# Why if 1 occurs somewhere in ternary expansion then that number is not belong to Cantor Set?

I come across method of Construction of Cantor set by removing middle third and taking infinite intersection of that set.
and there are at most 2 ternary exapsnsion of any number SO and in case there are 2 exapansion then there is one with no 1's.
Cantor Set as : $$C_0=[0,1]$$
$$C_1=[0,1/3]\cup [2/3,1]$$
$$C_2=[0,1/9]\cup [2/9,1/3]\cup[6/9,7/9]\cup [8/9,1]$$
Cantor Set : $$C=\cap^{\infty}_0 C_n$$

But I had one problem .If some element has only one ternary expansion and contain 1 then why it does not belong to Cantor set?

I am missing some argument . I am very thankful if some one help me to find where I am missing?

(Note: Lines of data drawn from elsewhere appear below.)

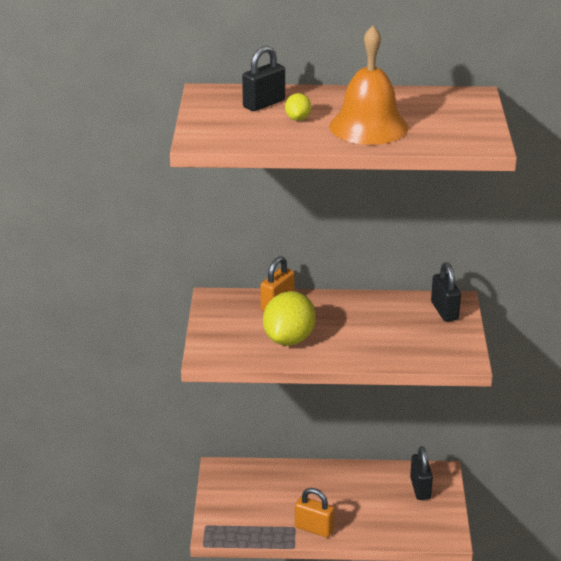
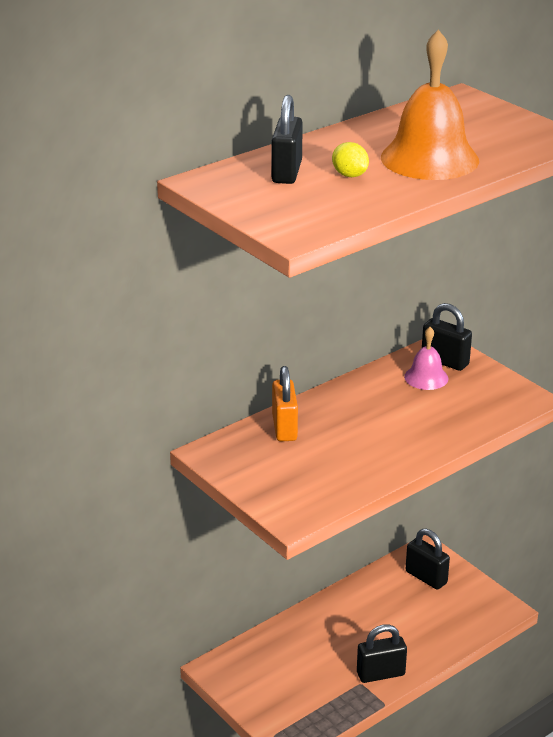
camera: 40 degrees left, 0 degrees up
(289, 339) = (347, 457): yellow lemon -> none
(314, 529) = (380, 674): orange padlock -> black padlock
(415, 315) = (426, 377): none -> pink bell

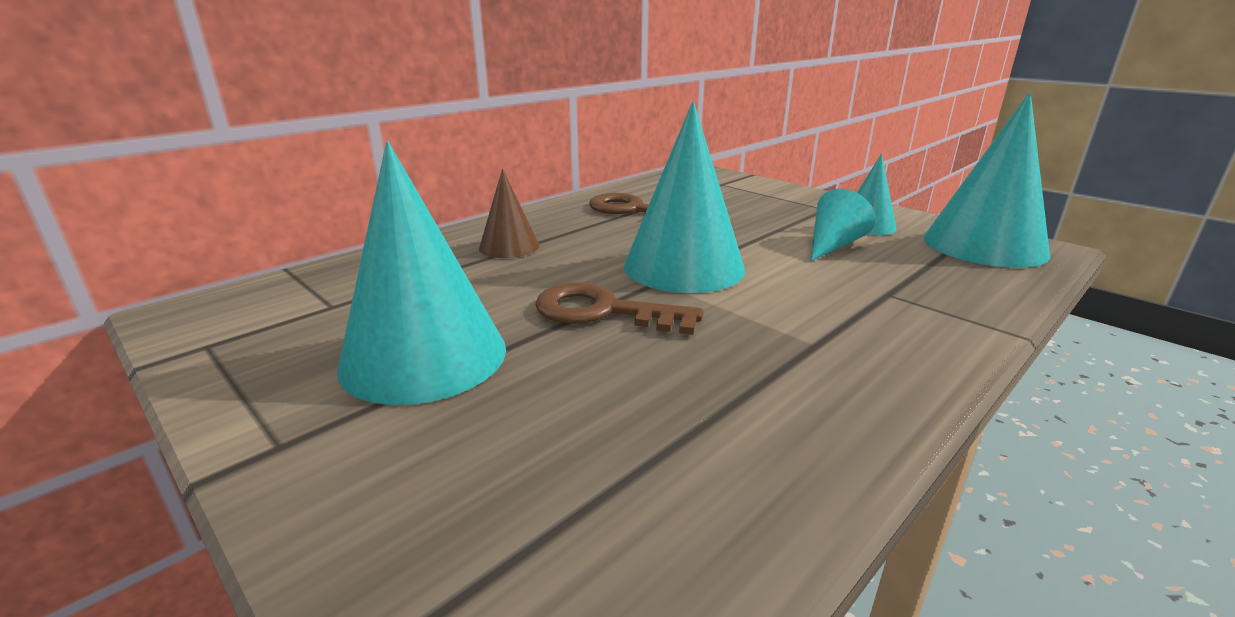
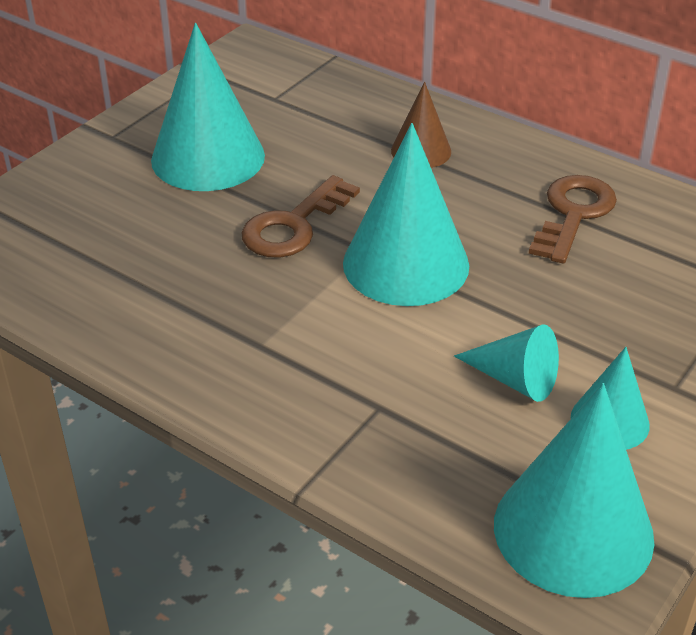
camera: 80 degrees right, 15 degrees up
(603, 311) = (293, 225): brown key -> brown key turned 150 degrees counterclockwise

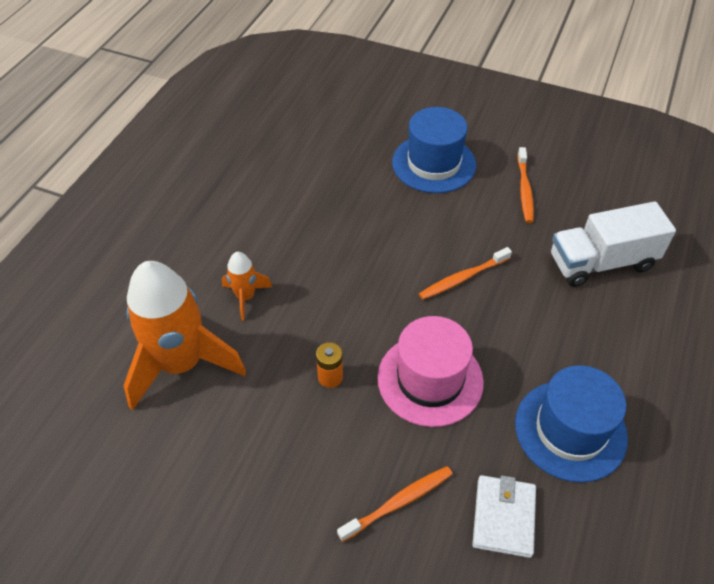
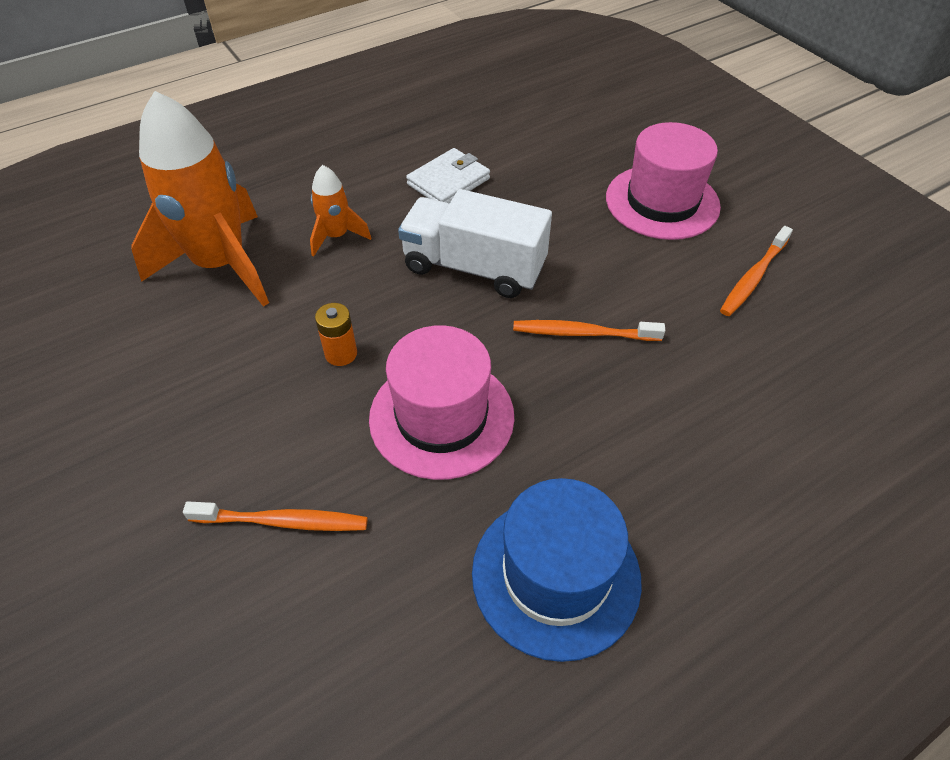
camera: 35 degrees right, 0 degrees up
(433, 163) = (662, 202): blue hat -> pink hat
(503, 517) = (378, 618): white wallet -> white wallet (448, 181)
(601, 262) = (785, 407): white truck -> white truck (474, 267)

• How do you define the Cantor set? – José Carlos Santos Sep 28 '18 at 12:45
• @JoséCarlosSantos Sir, I had written the definition of Cantor Set that I followed – SRJ Sep 28 '18 at 12:54

A number with a $$1$$ in the ternary representation of a number corresponds to a a "middle third" of some interval...
Look at how the ternary expansion works: $$0.1a_1\dots a_n\dots$$ is necessarily in the middle third.
$$0.01a_2\dots$$ in the middle third of the first third.
$$0.21a_2\dots$$ in the middle third of the third third, etc...
This is because, in ternary, $$0.a_1\dots a_n\dots=\sum_{i=1}^\infty \frac{a_i}{3^i}$$, where $$a_i=0,1$$ or $$2\,\forall i$$.